This writer is white. I want that to be in full disclosure so that you understand I suffer from an ‘incurable’ condition that might (no, will!) influence my writing.
It’s called, “Whiteness.”
It’s ‘incurable,” according to Dr. Donald Moss, as detailed in his recently published article titled ‘On Having Whiteness,’ (Journal of the American Psychoanalytic Association)
Whiteness is “malignant,” he says.
It’s always a difficult pill to swallow when a doctor (of any medical branch) says you have an ‘incurable,’ ‘malignant’ condition. Somehow, I always knew my whiteness was incurable. Call it a hunch. Call it logic. Or call all it just plain old common sense. I just knew.
But to see it on paper, to have it broadcast across the entire world, was still quite painful to see.
I thought I could hide this incurable condition that leads to “perverse appetites.” Not anymore. Now, everybody knows. So much for medical confidentiality.
So give it to me straight, doc. What’s going on with me?
“Parasitic Whiteness renders its hosts’ appetites voracious, insatiable, and perverse. These deformed appetites particularly target nonwhite peoples.”
I’m a living parasite, you say. I’m perverse, insatiable, voracious.
I don’t think I can look at myself in the mirror again. Even pictures of me should be torn up and destroyed. How did they not know this before I was born? Why are they still letting me roam the streets to prey on others with my perversion, my insatiable and voracious appetite for power over the powerless?
Surely, something can be done to cure me, right doc?
“Once established,” Dr. Harris regrets, “these appetites are nearly impossible to eliminate.”
Yes, but that’s only “nearly impossible,” not absolutely impossible. Come on doc! Come out with it! What’s the cure??
“Effective treatment consists of a combination of psychic and social-historical intervention.”
Consists of what and who? Can’t I just take a dang pill?
Doc Harris laughs at my white privileged thinking.
He says, “Whiteness is a chronic condition for which there is not yet a permanent cure.”

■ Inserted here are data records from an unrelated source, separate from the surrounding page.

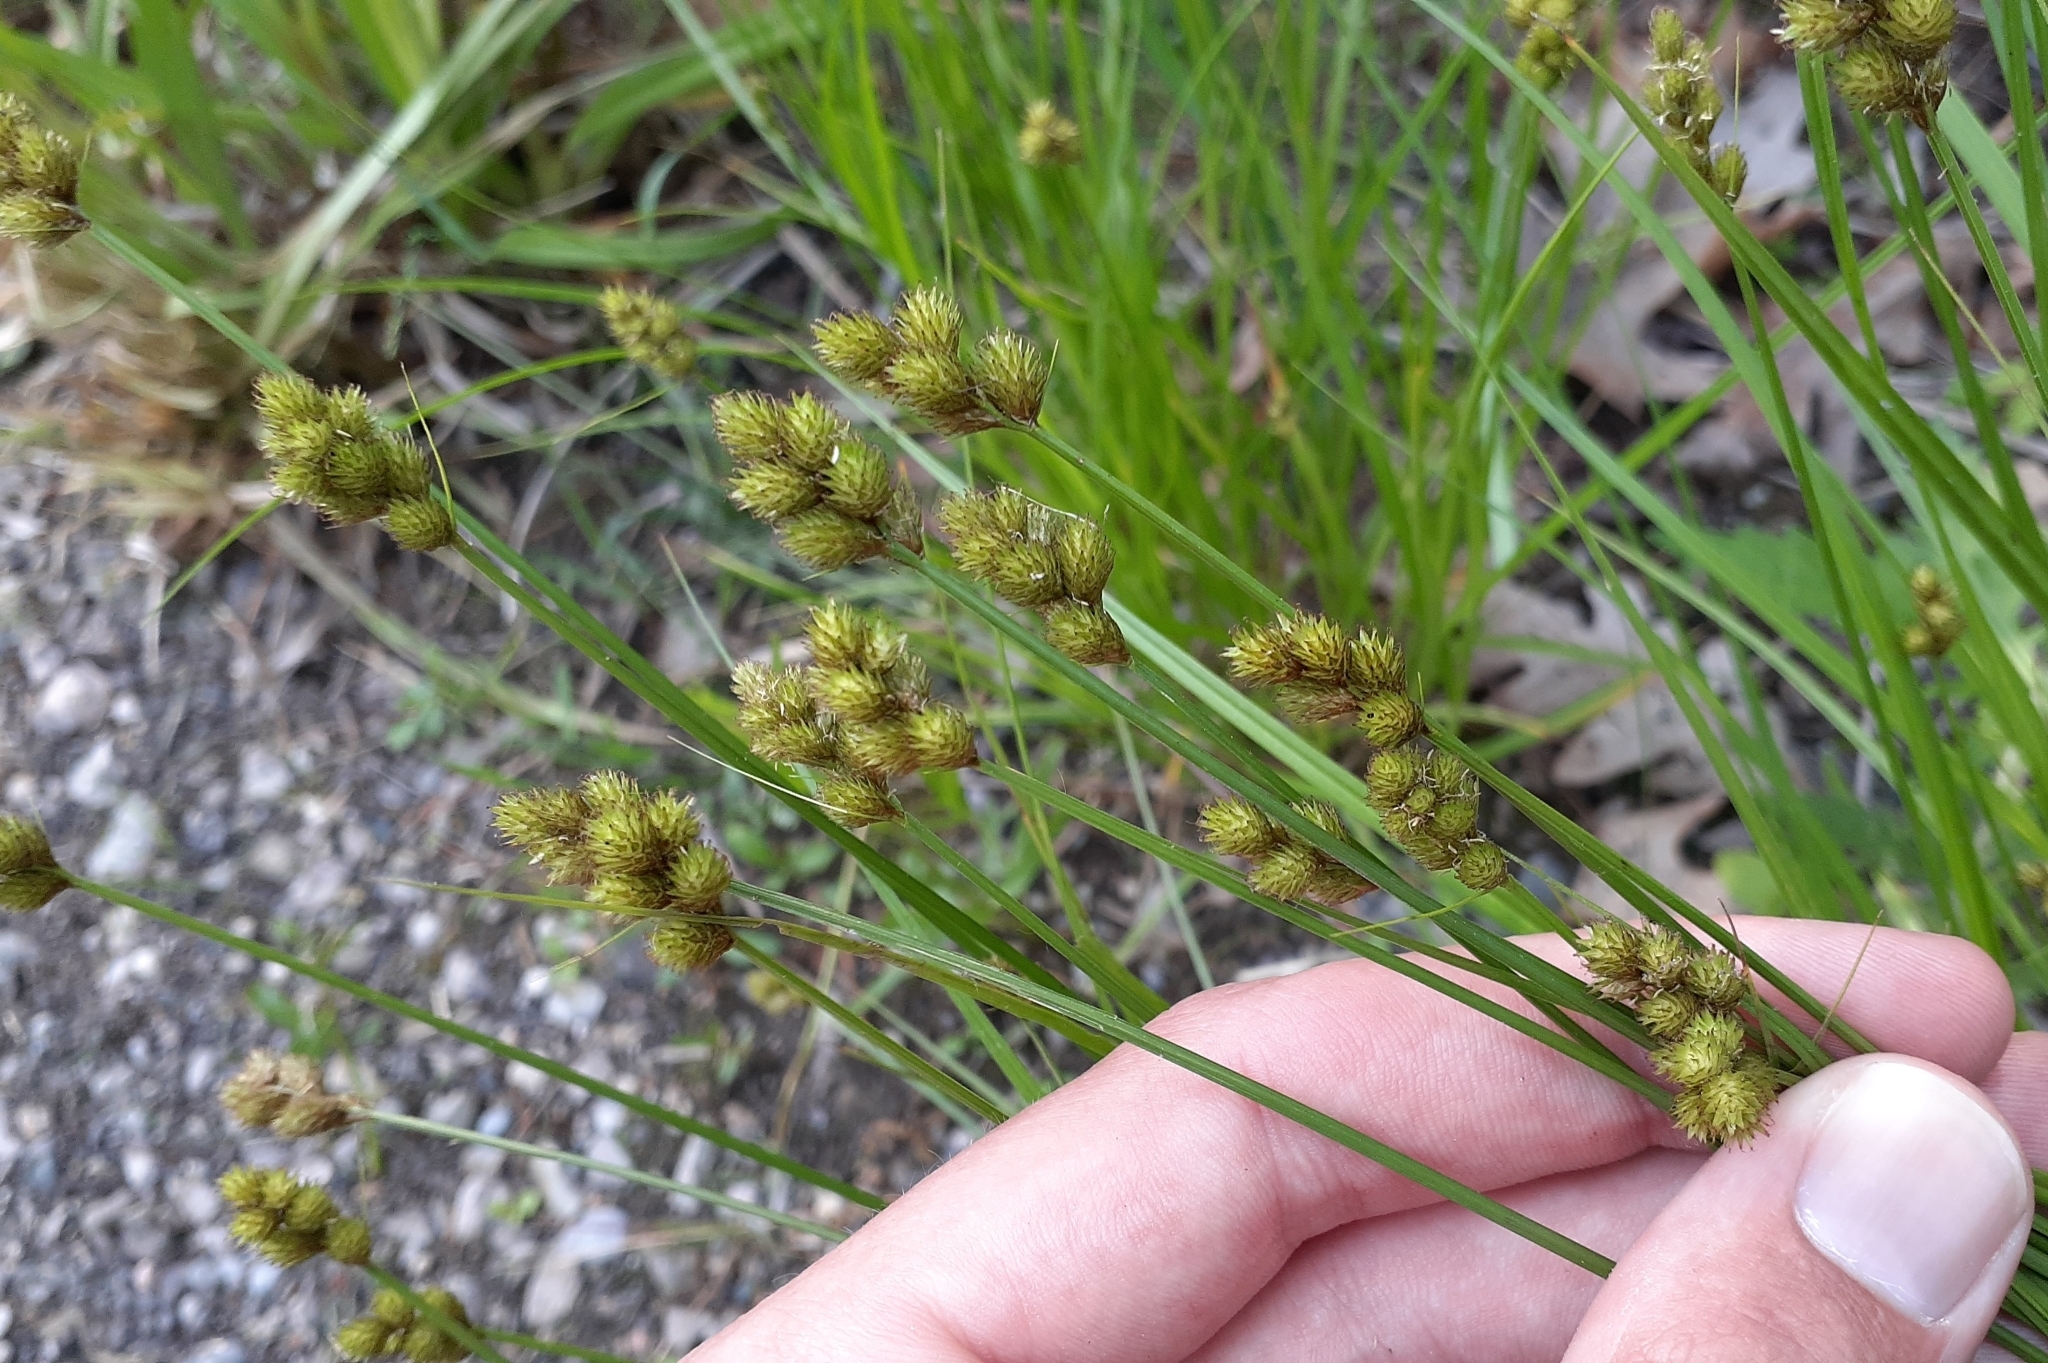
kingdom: Plantae
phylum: Tracheophyta
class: Liliopsida
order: Poales
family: Cyperaceae
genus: Carex
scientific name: Carex bebbii
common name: Bebb's sedge
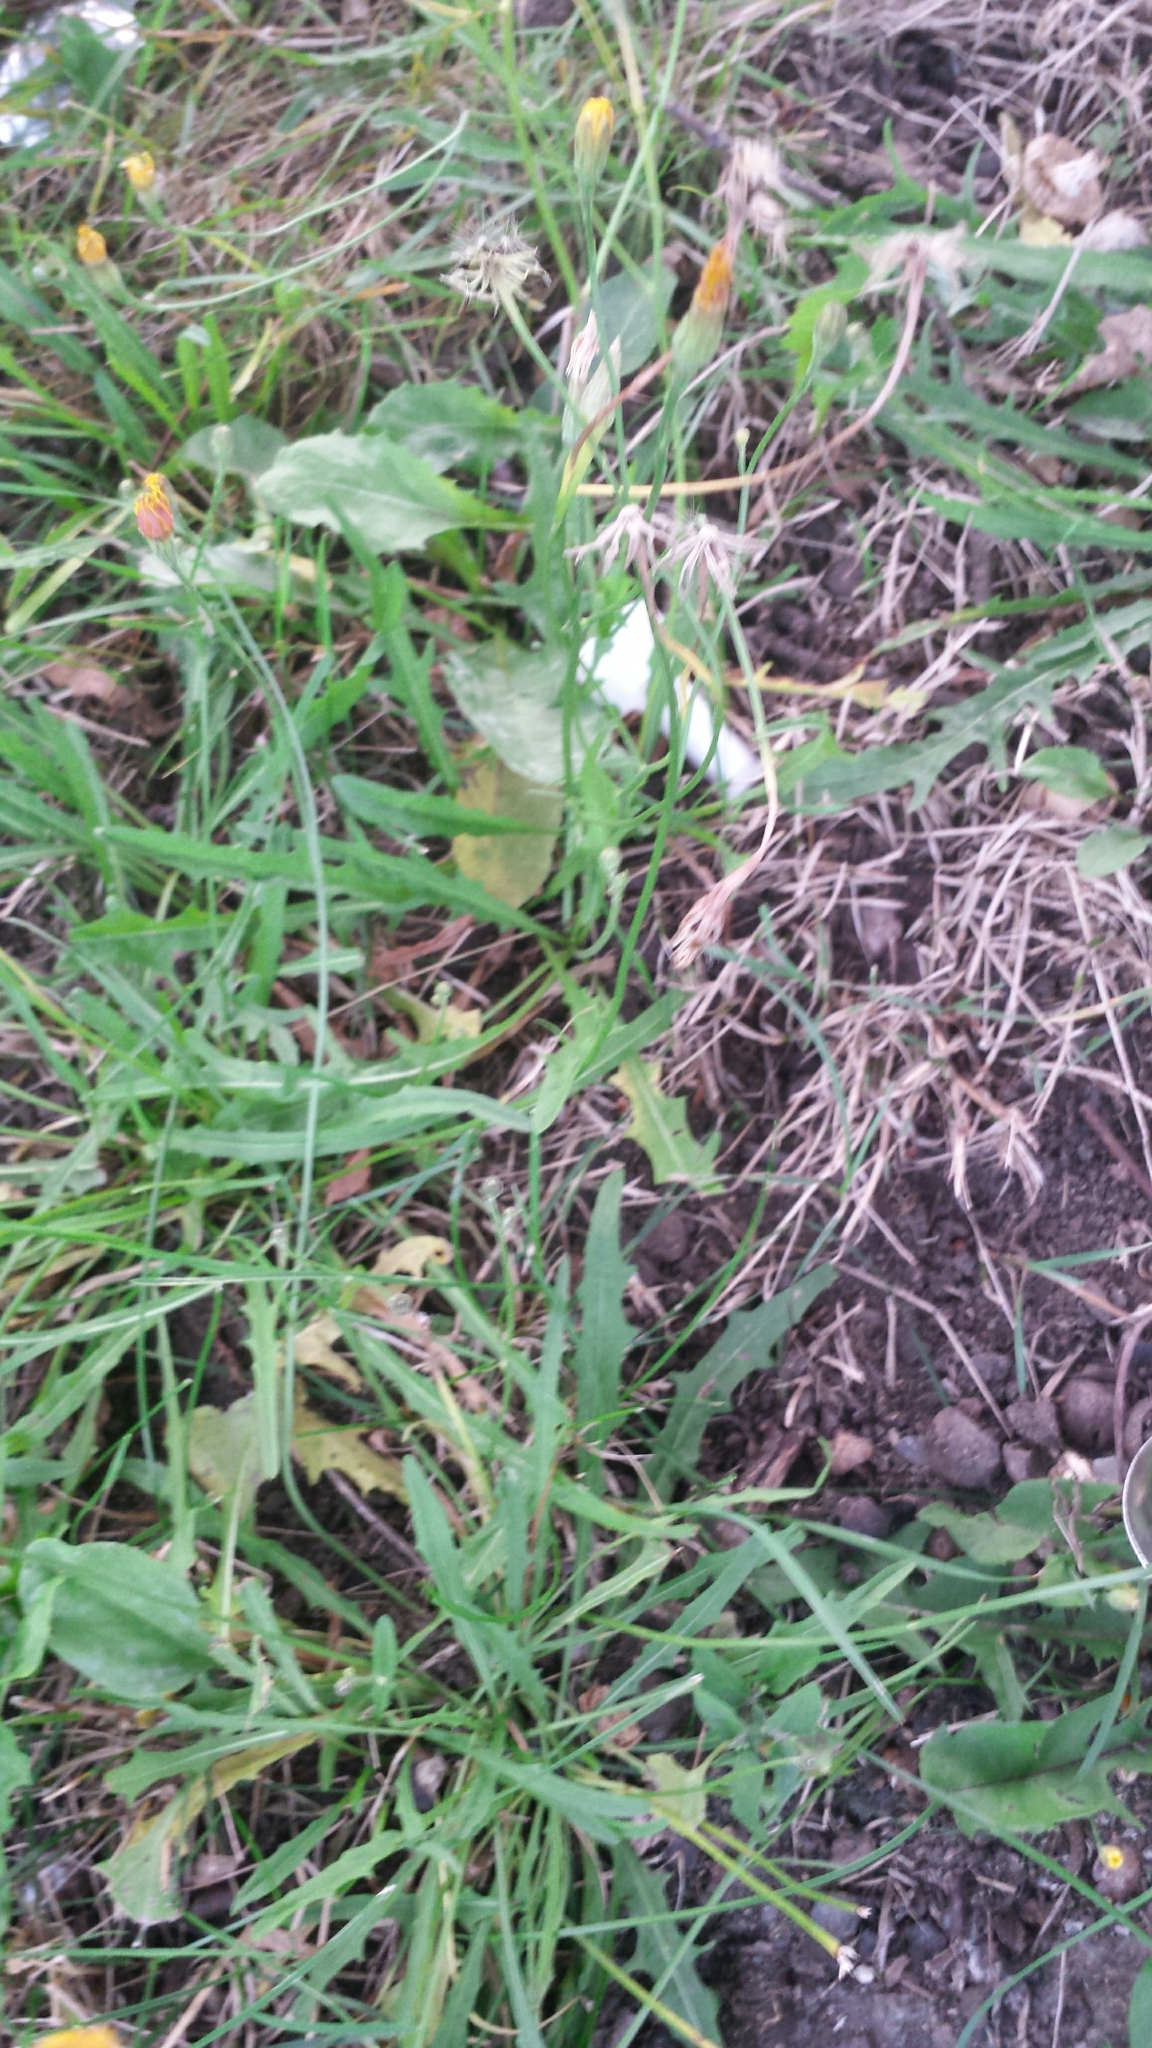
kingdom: Plantae
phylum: Tracheophyta
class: Magnoliopsida
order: Asterales
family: Asteraceae
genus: Scorzoneroides
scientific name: Scorzoneroides autumnalis
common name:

Suddenly, I’m not feeling so privileged anymore as he proceeds to unload the really bad news.
“The ravages wreaked by the chronic condition can function either as a warning or as temptation. Memorializationalone, therefore, is no guarantee against regression.”
I tried to hide it, but I think he caught me looking at my iPhone to look up what the heck “memorialization” even means. Hmmm…”to address or petition by a memorial.”
What kind of psychobabble nonsense is this?
Seeing my hopeless, confused look Dr. Harris pulled out a journal article he wrote during the height of the COVID-19 pandemic titled “I and You.”
Underneath the headline was this question:
“Did you forget you could kill yourself?”
He tucked the article away. I tried shrugging it off, then stood up, thanked him and sheepishly walked away pondering is ultimate solution.
Watch out, though. I’m out there somewhere. Like a parasite, I’m lurking. I’m voracious. I’m perverse. And I’m insatiable. But don’t blame me Officer Krumpe for my malignancy when you find me. It’s not my fault. I have a whiteness disease.